The presentation then delved into topics such as regulation and deregulation of broadband networks, network neutrality, spectrum policy, investment in telecom systems and services, and next-generation 9-1-1 systems. Explaining the significance of internet services like DSL being taken off from under Title II of the Telecommunications Act as a result of deregulation, Mr. Wilhelm pointed out that since the DSL service is no longer under Title II, the FCC cannot protect DSL customers and small DSL companies anymore from being controlled by telcos or network service providers.

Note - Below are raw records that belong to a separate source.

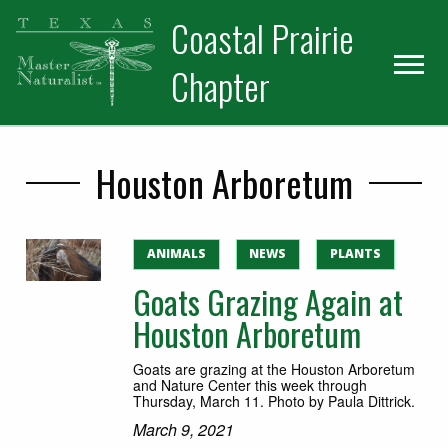
Skip
Skip
Skip
Coastal Prairie
to
to
to
primary
main
primary
Chapter
navigation
content
sidebar
Houston Arboretum
ANIMALS
NEWS
PLANTS
Goats Grazing Again at
Houston Arboretum
Goats are grazing at the Houston Arboretum
and Nature Center this week through
Thursday, March 11. Photo by Paula Dittrick.
March 9, 2021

With regard to net neutrality, the case of Comcast versus the FCC wherein the former is alleging that the Internet was not under the purview of Title II, was briefly touched upon. A question was then posed on whether managed services were expected to crowd out the non-managed services such as best-effort services. An audience member proffered his knowledge that the very same issue is being discussed in the public domain and that no clear consensus has been reached on this topic. On the subject of spectrum policy, the talk reiterated the oft-heard chorus in the telecom circles that the currently allocated spectrum is woefully inadequate to meet projected future demands (especially for the mobile broadband applications). Mr. Wilhelm then elaborated on the need for investment in telecom services and technology since venture capital investments in these sectors has fallen significantly in recent years. According to Mr. Wilhelm, investment in telecom is a key ingredient to promoting innovation across the hardware, software, network and services ecosystem and the absence of strong investment could result in reduced value of services to end-users.

Pointing out that broadband communications can support public safety and homeland security efforts, Mr. Wilhelm then touched upon the prominent areas of public safety which can be improved as a result of a new broadband initiative such as the national broadband plan. These areas are next-generation 9-1-1 systems, cybersecurity, alerting and a nationwide public safety network. For 9-1-1 systems, Mr. Wilhelm suggested the possibility of having an all-IP based system and to also allow users to submit recorded video to the 9-1-1 operators who could then dispatch the user videos to first responders.


The national broadband plan which the FCC will release (which, at the time of the writing of this article, has been released) is a key step in promoting the widespread adoption of broadband connectivity within the US. If a large portion of the US population gains access to broadband communication systems, the US can continue leading the world in technology innovations in telecom hardware, software and services sectors. Indeed, we believe that it is imperative that the FCC’s objectives of widespread broadband adoption be met in order to help meet other national goals such as homeland security, economic opportunity, healthcare and education. However, as was pointed out by Mr. Wilhelm, the adoption and retention of broadband communications among US users will entail significant investment in the telecom services and technology fields by venture capitalists as well as the federal and state governments. The lack of adoption could result in the exacerbation of the digital divide, especially in the education sector where students from schools which are not well-funded may fall behind in acquiring the skills and knowledge necessary to compete in higher education and (subsequent) job markets. On the other hand, the successful adoption of broadband communications could contribute an order of magnitude improvement in the quality of life for American citizens and further their nation’s leadership in the technology arena.